Contrary to growing worries about the genetic variation of Covid-19, a recent study reported there have been no worrisome mutations found among Korean patients so far.
The study result could be a positive sign that can dispel concerns that the vaccine under development may become useless, Myongji Hospital said.
The Korea Centers for Disease Control and Prevention (KCDC), Myongji Hospital, and CancerRop jointly conducted the multidisciplinary research by analyzing eight genomes of six confirmed patients hospitalized and treated at the hospital and studied the characteristics and mutation of the virus.
The study is likely to have a positive effect on the development of vaccines and therapeutics based on known virus characteristics, the hospital said. Also, low mutations are less likely to mutate target sites of diagnostic kits or antibody-based treatments, making it easier to develop kits or treatments and increasing the accuracy of epidemiological investigations through sequencing.
Genome analysis of the Covid-19 virus is essential for understanding the nature and mutant of the virus. Analyzing the strain through genomic analysis can identify the path of infection and provide vital information necessary for vaccine development.
The study subjects were from Daegu, North Gyeongsang Province, and the Seoul metro region, in varying grades of mild, severe, cured, and dead patients. The study result revealed that the virus detected from the diagnoses in Daegu was a type B strain in East Asia, which was different from the European type C virus.
The result is believed to be an example of epidemiological studies that allow a genetic analysis of viruses to identify infection paths. However, L-type and S-type viruses, which are known to have differences in infection capacity and fatality rate, were also detected, but there were limitations to give clinical significance.
The research team is also analyzing ribonucleic acid (RNA) transcripts that the virus produces after infiltrating into host cells, and more detailed information will be released soon through scientific papers.
Doctor Lee Back-seung of CancerRop, an immunology expert, explained that the Covid-19 virus could correct mutations during RNA genome replication, unlike other RNA-dependent RNA polymerase viruses such as influenza virus.

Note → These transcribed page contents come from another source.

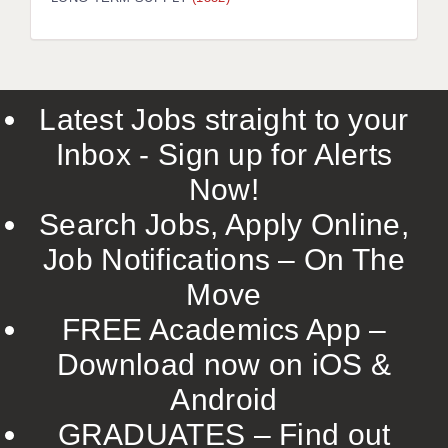
LIVERPOOL & WIRRAL
PORTSMOUTH
ROCHESTER
Latest Jobs straight to your
SOUTHAMPTON
Inbox - Sign up for Alerts
SWINDON
Now!
STOKE
Search Jobs, Apply Online,
TUNBRIDGE WELLS
Job Notifications – On The
Move
WARRINGTON
FREE Academics App –
WORCESTER
Download now on iOS &
WORK FOR US
Android
ONLINE RESOURCES
GRADUATES – Find out
APPLICANT POLICIES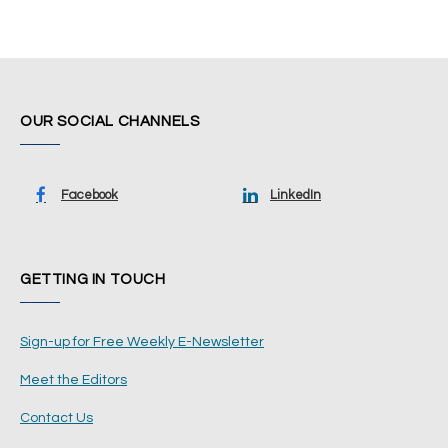
OUR SOCIAL CHANNELS
Facebook
LinkedIn
GETTING IN TOUCH
Sign-up for Free Weekly E-Newsletter
Meet the Editors
Contact Us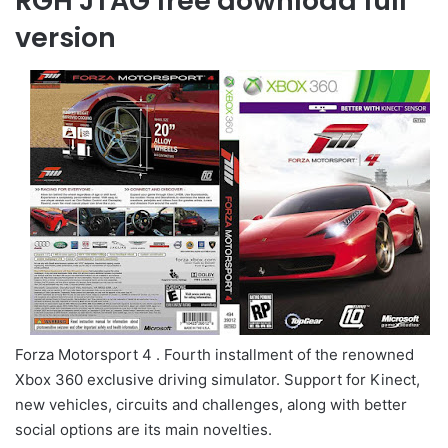
RGH JTAG free download full
version
Forza Motorsport 4 . Fourth installment of the renowned
Xbox 360 exclusive driving simulator. Support for Kinect,
new vehicles, circuits and challenges, along with better
social options are its main novelties.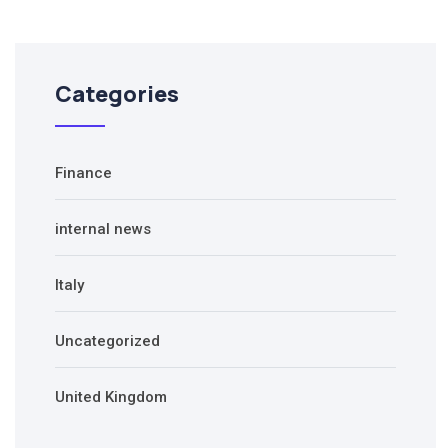
Categories
Finance
internal news
Italy
Uncategorized
United Kingdom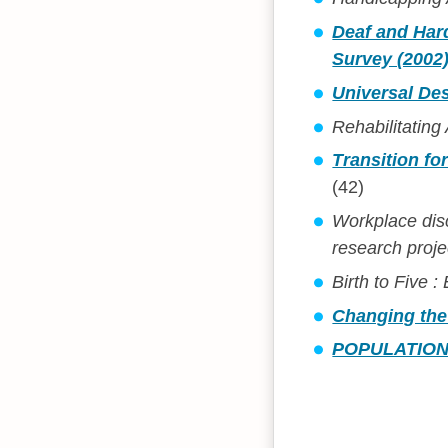
Deaf and Hard
Survey (2002
Universal Des
Rehabilitating
Transition fo
(42)
Workplace dis
research proje
Birth to Five 
Changing the
POPULATION 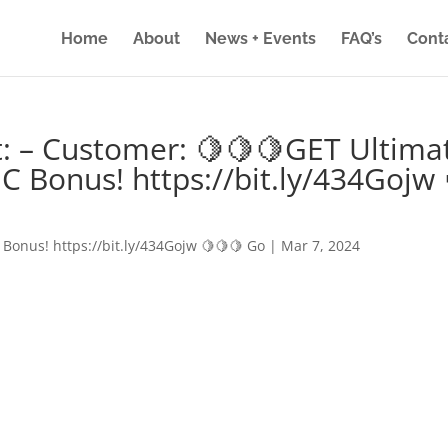
Home
About
News + Events
FAQ’s
Cont
: – Customer: 🍋🍋🍋GET Ultima
IC Bonus! https://bit.ly/434Gojw 
 Bonus! https://bit.ly/434Gojw 🍋🍋🍋 Go
|
Mar 7, 2024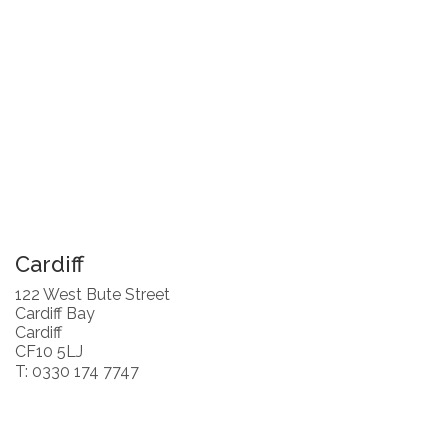
Cardiff
122 West Bute Street
Cardiff Bay
Cardiff
CF10 5LJ
T: 0330 174 7747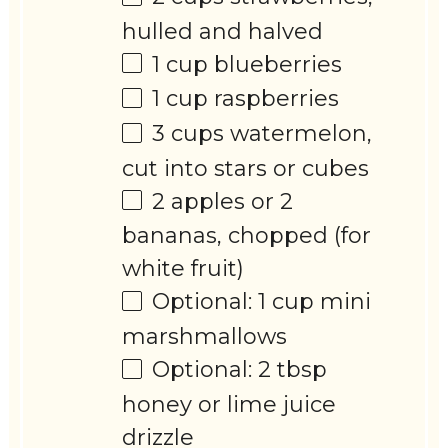
hulled and halved
1 cup
blueberries
1 cup
raspberries
3 cups
watermelon,
cut into stars or cubes
2
apples or 2
bananas, chopped (for
white fruit)
Optional: 1 cup mini
marshmallows
Optional: 2 tbsp
honey or lime juice
drizzle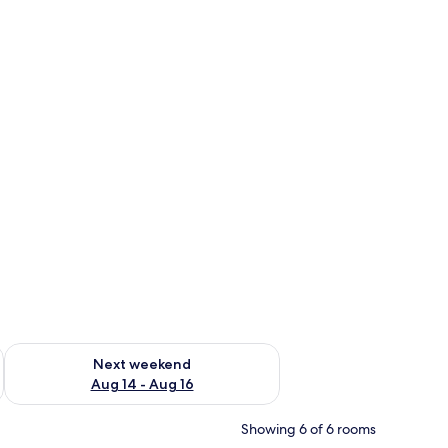
ug 7 - Aug 9
Check availability for next weekend Aug 14 - Aug 16
Next weekend
Aug 14 - Aug 16
Showing 6 of 6 rooms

Myongji Hospital provided samples and clinical information, and the KCDC cultured the virus in the study conducted by the KCDC’s Center for Infectious Disease Research, Myongji Hospital, and CancerRop.
CancerRop, an affiliate of Myongjin Hospital and Covid-19 real-time reverse transcription-polymerase chain reaction kit developer, sequenced the virus. The joint study is an exemplary case of multidisciplinary collaborative research of public institutions, private hospitals, and bio companies.
Myongji Hospital is also conducting two other studies in collaboration with the KCDC, including a prospective clinical cohort study to secure a base for the international clinical collaboration of Covid-19 and a clinical big data analysis platform based on the clinical characteristics of Covid-19.
“The study was intended to understand the mutations of the virus and to seek new ways of an epidemiological investigation by providing additional information about the Covid-19 virus genome,” Myongji Hospital Professor Choi Kang-won said. “We expect the study will help to develop vaccines and treatments for Covid-19.”